Lauria is a town and comune of the province of Potenza, in Basilicata, southern Italy, situated near the borders of Calabria. It is a walled, medieval town on the steep side of a hill, with another portion  of municipal territory in the plain below.

It is historically the largest city in the southwestern Lucania region.

History
The original nucleus of the city appeared probably in the 10th century, near the place where later the Sanctuary of Madonna dell'Armo was edificated. However it seems that monastic activity pre-existed in the area, as Lauria just means the "lavra city". The Castle of Lauria, later attributed to Roger of Lauria, was built by Saracens. In the 12th century Lauria was the seat of a Norman fief, which was held by Gibel and then by his son Richard of Lauria, who died in the battle of Benevento on 1266.

▸ Provided data
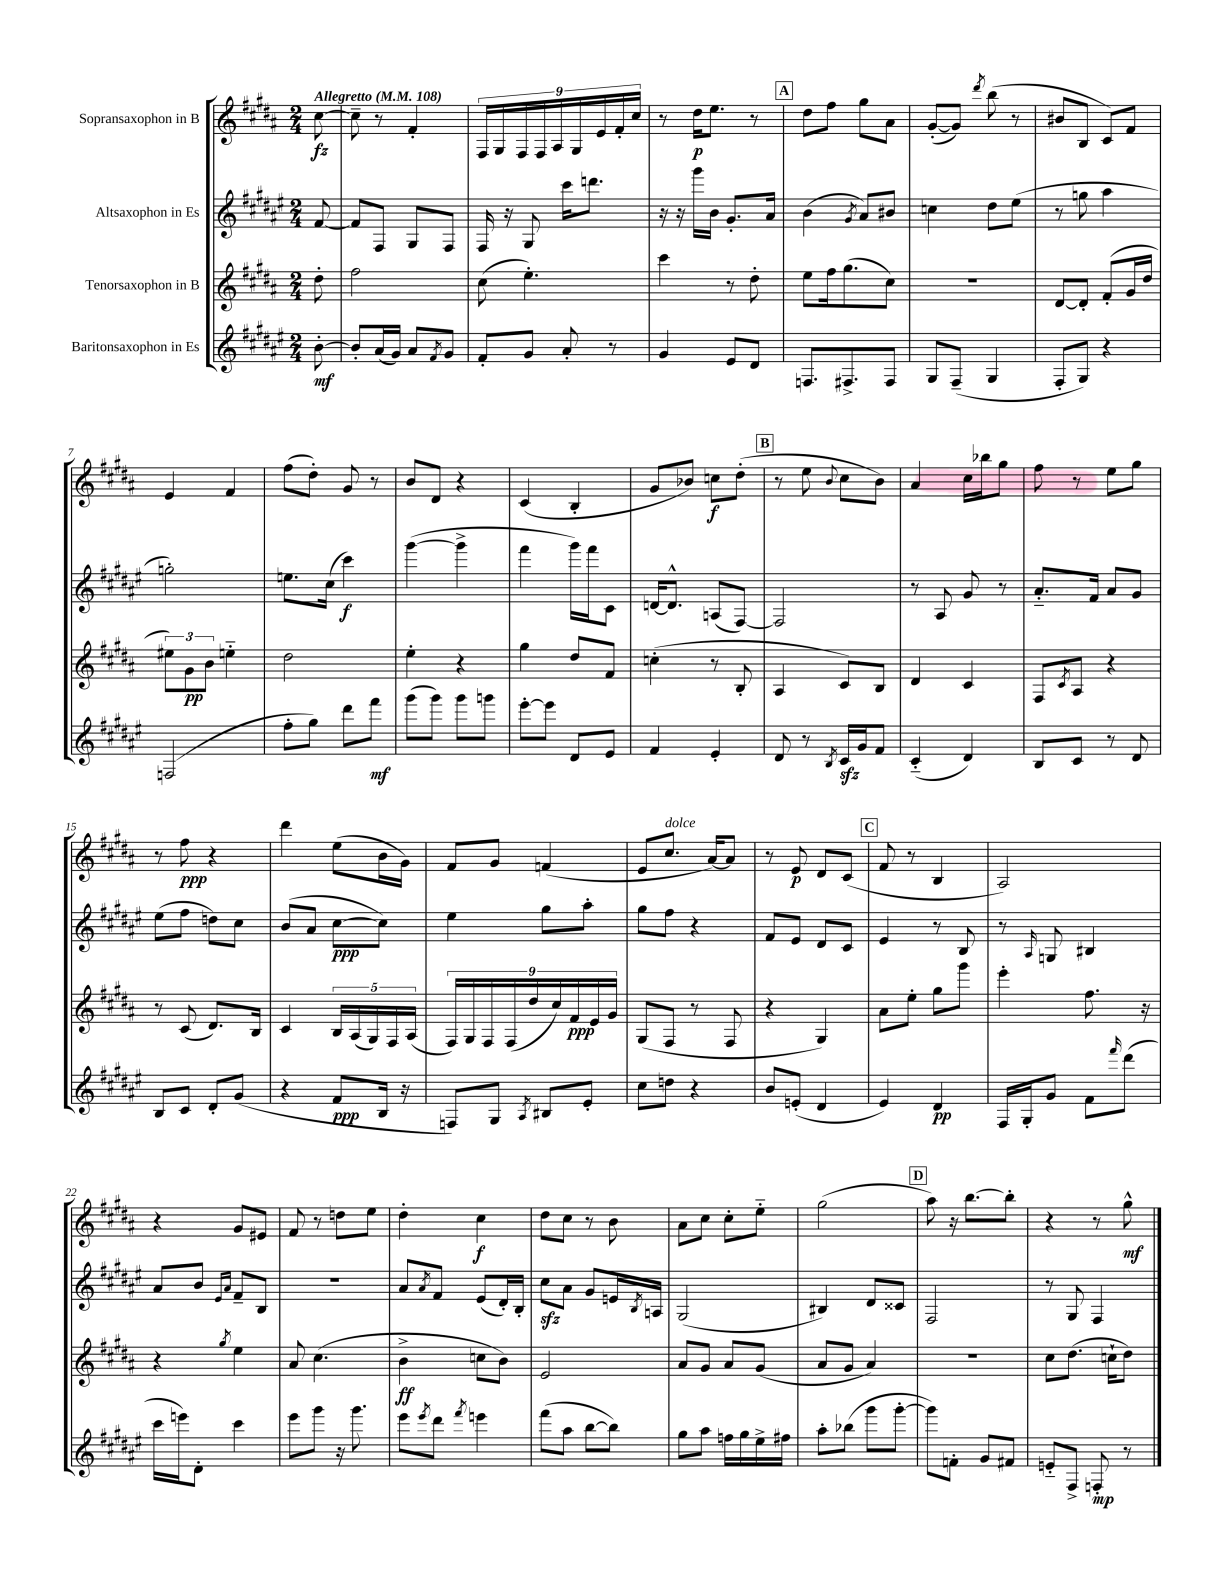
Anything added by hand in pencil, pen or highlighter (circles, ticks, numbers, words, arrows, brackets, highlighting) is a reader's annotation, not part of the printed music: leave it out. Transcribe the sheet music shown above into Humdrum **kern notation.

▸ The tasks
a – Name every person the text about Lauria mentions by name.
b – Turn the paragraph of the text about Lauria that begins "The original nucleus of the city" into a short list that keeps its main facts.
c – Carry on the text about Lauria from its last sentence.
The listing has nothing to do with the text about Lauria.

▸ Answers to the exercises
a – Roger of Lauria, Gibel, Richard of Lauria

b –
- The city's original core probably appeared in the 10th century, near where the Sanctuary of Madonna dell'Armo was later built.
- Monastic activity seems to have existed there earlier, since Lauria means "lavra city."
- The Saracens built the Castle of Lauria, which was later attributed to Roger of Lauria.
- In the 12th century Lauria was the seat of a Norman fief, held by Gibel and then by his son Richard of Lauria.
- Richard of Lauria died in the battle of Benevento in 1266.

c –
His son Roger of Lauria was a famous admiral of the 13th century.

In 1806 the city was destroyed and the population slaughtered by the French soldiers under general André Masséna, as punishment for having supported the Bourbon kings.

Geography
Located in southern Basilicata and included in the Appennino Lucano - Val d'Agri - Lagonegrese National Park, Lauria is a hill town divided into a pair of districts (in italian, "rioni"): the upper one named "rione superiore" (in ancient times, "Castello", because the presence of its castle) and the lower one named "rione inferiore" (formerly "Borgo"). The municipality borders with Castelluccio Superiore, Castelsaraceno, Lagonegro, Laino Borgo, Latronico, Moliterno, Nemoli, Tortora  and Trecchina.

Main sights

The remains of the Castle (13th century)
The Sanctuary of the Assunta
The Mother Church of St. Nicholas
The church of St. James (15th century)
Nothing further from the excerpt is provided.